Source:
In the previous post, I claimed that teacher training and targets were two factors that explained why the current SEND system couldn’t work – and why it has never worked effectively. In this post, I’ll explain my claims about teacher training and targets and suggest how the SEND system could become both effective and sustainable.
For any system – education, health or social care – to meet the needs of a varied population, two ingredients are vital; expertise and flexibility. Practitioners need the knowledge and experience to deal with any needs they might encounter and the system, however well designed, has to be able to adapt to whatever needs arise.
Bizarrely, teachers have always been expected to teach the 98% or so of children who attend mainstream schools, but have only ever been trained to teach the 80% who don’t have SEN, not the 20% who do. And since funding was withdrawn for special education Master’s degrees in the mid-1980s, SEN expertise has gradually leached out of the education system as a whole as special education teachers have retired. It’s only since 2009 that new SENCOs (special educational needs co-ordinators) have been required to be qualified teachers, and only recent appointees are required to have SEN training. There is still a massive gap in SEND expertise within the education system. How can teachers teach children if they don’t know how to meet their educational needs?
Setting targets sounds like an obvious way to improve performance. You set the target, expect someone to meet it whatever that takes, and provide some sticks and carrots for their encouragement. Targets, accompanied by sticks and carrots, were part and parcel of the early education system but were abandoned because they didn’t work. And as quality control researchers have been telling us since at least the 1920s, performance depends on the factors that contribute to it. In the current education system, the measure of school performance is actually pupil performance in SATs or GCSEs. But how children perform in tests is influenced by many factors; their health, family circumstances, life events, quality of teaching, their own learning etc. Schools have little or no control over most of those factors, so to measure school performance by pupil performance in tests is pointless.
Despite the evidence, the current education system still sets targets. And the sticks and carrots expected to encourage schools to raise their (pupil) performance mean that there are no incentives for a school to invest resources in students who are unlikely to improve the school’s test results. If students aren’t going to meet the ‘expected standard’ however hard they or the school try, why waste resources in them? Why not focus on the children likely to meet the ‘expected standard’ with a bit of extra effort?
So, teacher training and targets have been major factors in marginalising the education of children with SEND. But even if the government had a forehead-slapping moment, cried ‘How foolish we’ve been!’, required all teachers to be trained to teach all the children in their classes, and abandoned its ‘expected standards’ criteria, it would take years to transform the system into a SEND-friendly one. Children with SEND don’t have years to spare and their parents have to deal with the here and now. So what needs to be done?
parents can’t police the system
This post was prompted by a recent conversation I had with a parent carer forum. The forum was of the opinion that parents with good knowledge of the national framework and their local offer can use that knowledge to get commissioners and providers to make suitable educational provision for children.
It’s certainly true that knowledge of the national framework and the local offer (however incomplete) can help. How effective it is at getting commissioners and providers to meet their statutory obligations is another matter. Since the new system was introduced, I’ve been told repeatedly that it has improved outcomes for parents and children. Maybe – but I have yet to see any. What I have seen is parents who know the national framework backwards having to resort to mediation, tribunal, formal complaint, the Local Government Ombudsman and in some cases being advised that their only option is Judicial Review – exactly the kind of problems that prompted the revision of the SEN system in 2014.

Records shown:
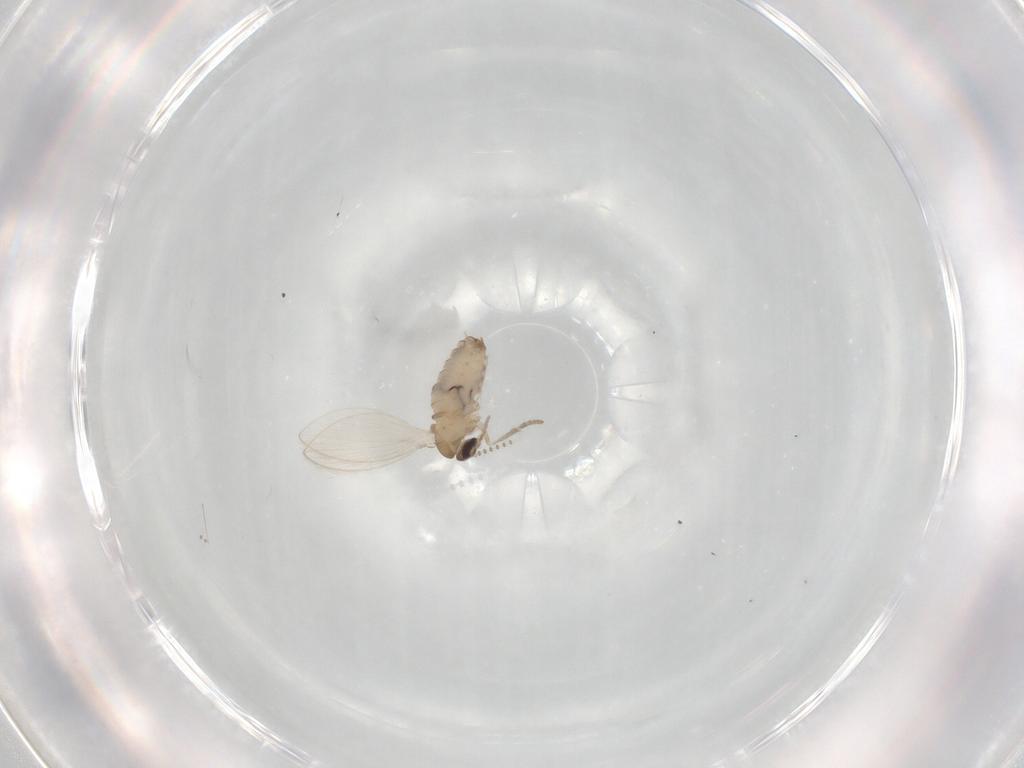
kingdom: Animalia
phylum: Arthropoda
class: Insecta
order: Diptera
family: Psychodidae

==

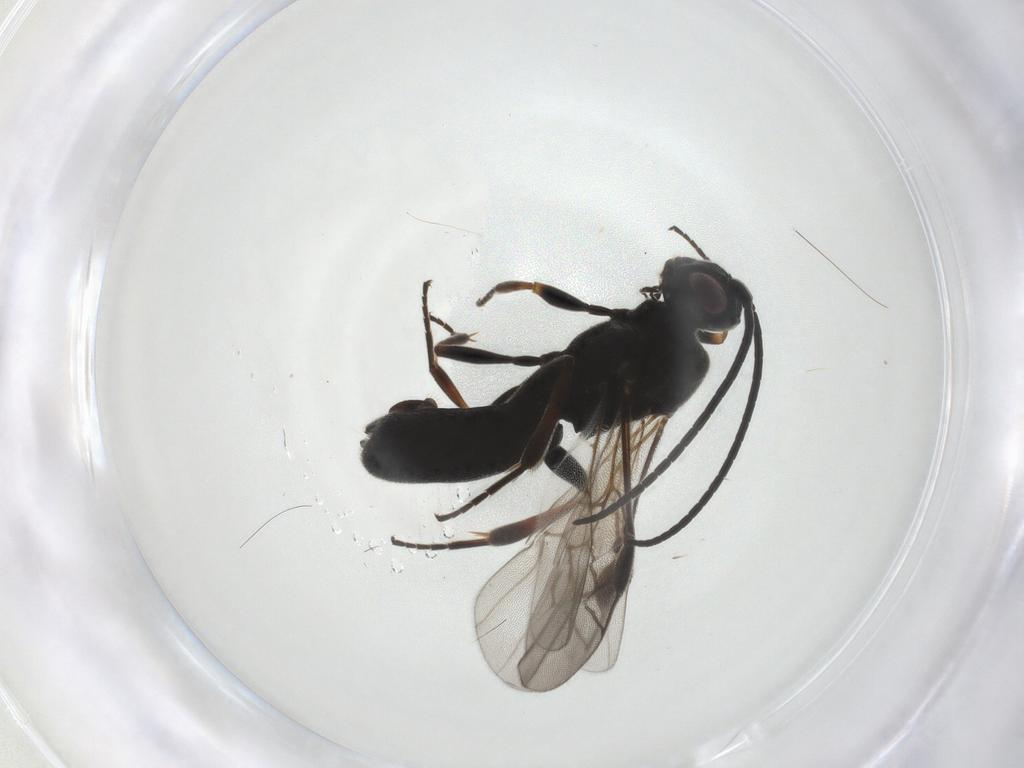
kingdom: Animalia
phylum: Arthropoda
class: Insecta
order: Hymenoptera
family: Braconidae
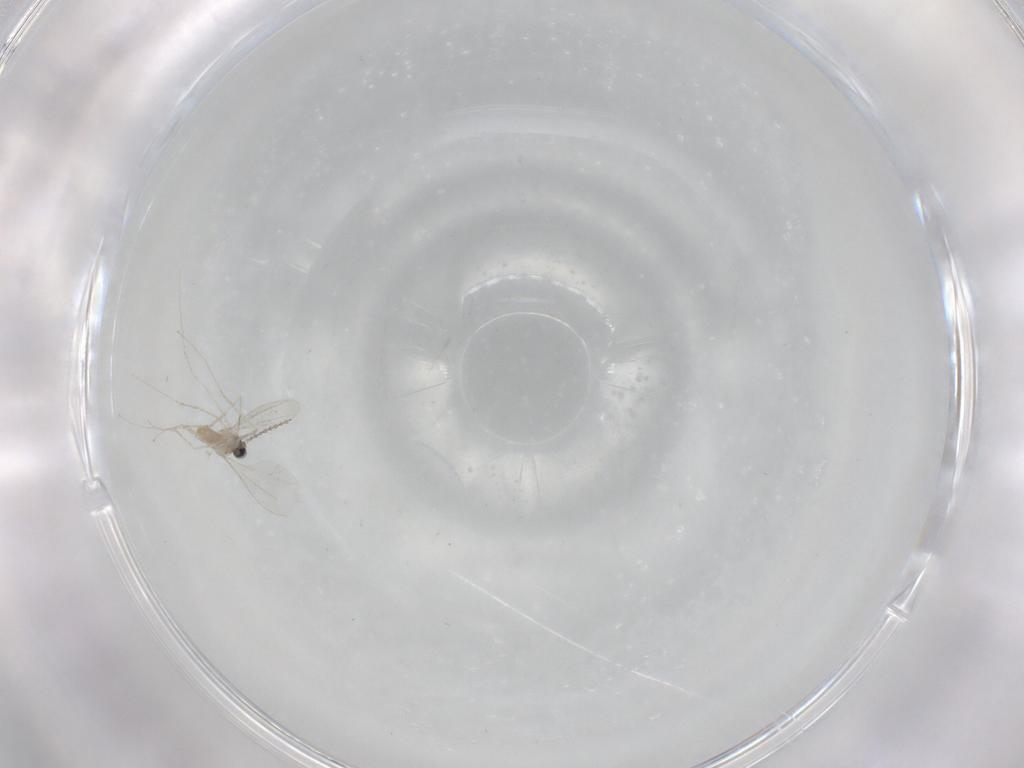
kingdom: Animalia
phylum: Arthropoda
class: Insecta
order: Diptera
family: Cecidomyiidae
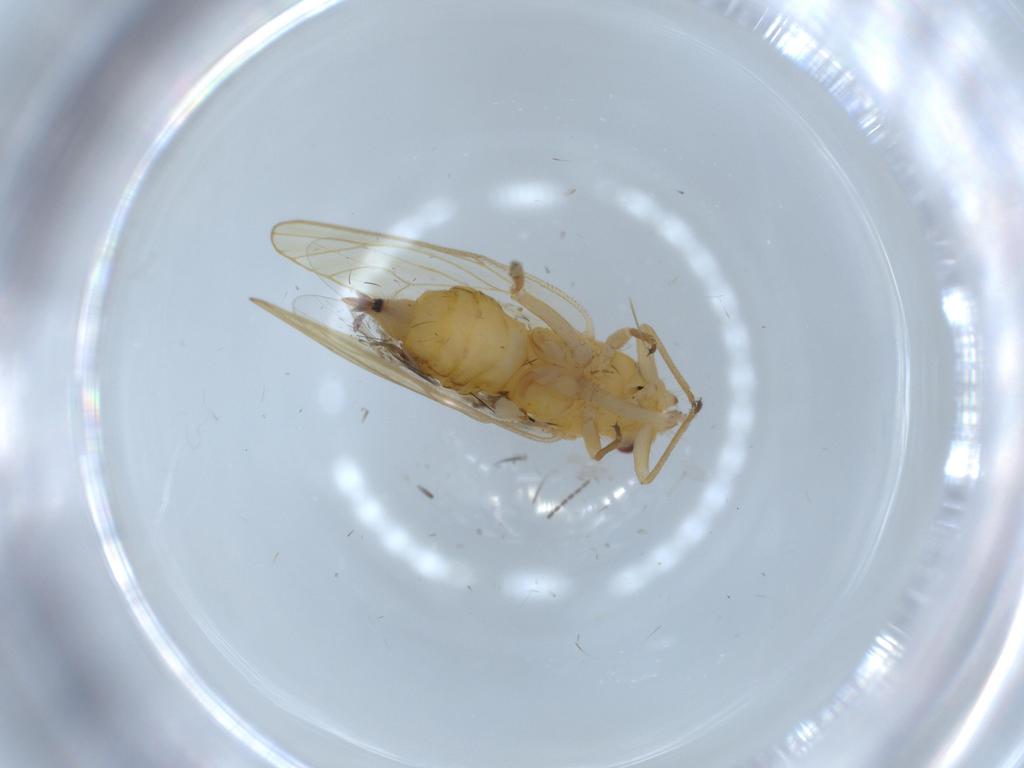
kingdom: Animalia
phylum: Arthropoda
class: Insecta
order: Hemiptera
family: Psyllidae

--

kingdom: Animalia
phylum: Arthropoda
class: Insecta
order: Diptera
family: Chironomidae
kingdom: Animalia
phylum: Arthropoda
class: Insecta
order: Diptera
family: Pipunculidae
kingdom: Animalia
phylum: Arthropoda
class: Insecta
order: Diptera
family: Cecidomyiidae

Objectives:
- a) In the post on the SEND system, since what year have new SENCOs been required to be qualified teachers?
- b) Carry on the post about the SEND system, picking up after its last sentence.

Replies:
- a) Since 2009.

- b)
Until I had the conversation with the parent carer forum, I’d assumed these hurdles were the unwanted and unintended consequences of legislation that had been rushed through (the SEND pilot study didn’t finish until after the legislation came into force). Then the penny dropped. The only explanation that made sense was that individual parents challenging commissioners and providers is the government’s chosen method of enforcing the new legislation.
That’s a terrible way of enforcing legislation. For many parents of children with SEND, it’s as much as they can do to hold the family together. To expect parents in already challenging circumstances to police a flawed system that was rushed through at a time when LAs are struggling with huge budget cuts, is to put vulnerable families in harm’s way. Not only is that strategy likely to fail to bring about compliance on the part of commissioners and providers, it’s morally reprehensible. For 150 years, if a school failed a child, parents have been able to appeal to school boards, independent governors or their LEA for support. Not any more. Parents (and children with SEND) are on their own.
what needs changing and who can change it?
The system still needs to change and if parents don’t change it no one else will, so what to do? Since my family entered the SEN ‘world’ 14 years ago, I’ve seen parents fighting lone battles with their LA; the same battles replicated hundreds, if not thousands, of times. I’ve seen parents new to the system set up support or campaign groups only to discover they are just one in a long line of support or campaign groups that have either burned out, or at best brought about change that hasn’t actually made much difference on the ground.
What the individual parents and campaign groups have lacked is focus and organisation. I don’t mean they’ve been unfocussed or disorganised; some of them could focus and organise for England. And there’s no doubt that parent groups were instrumental in getting the SEND system changed. It’s rather that there’s been a lot of duplication of effort, and the focus has been on single issues or fighting on all fronts at once rather than on the key points in the system that are causing the problems.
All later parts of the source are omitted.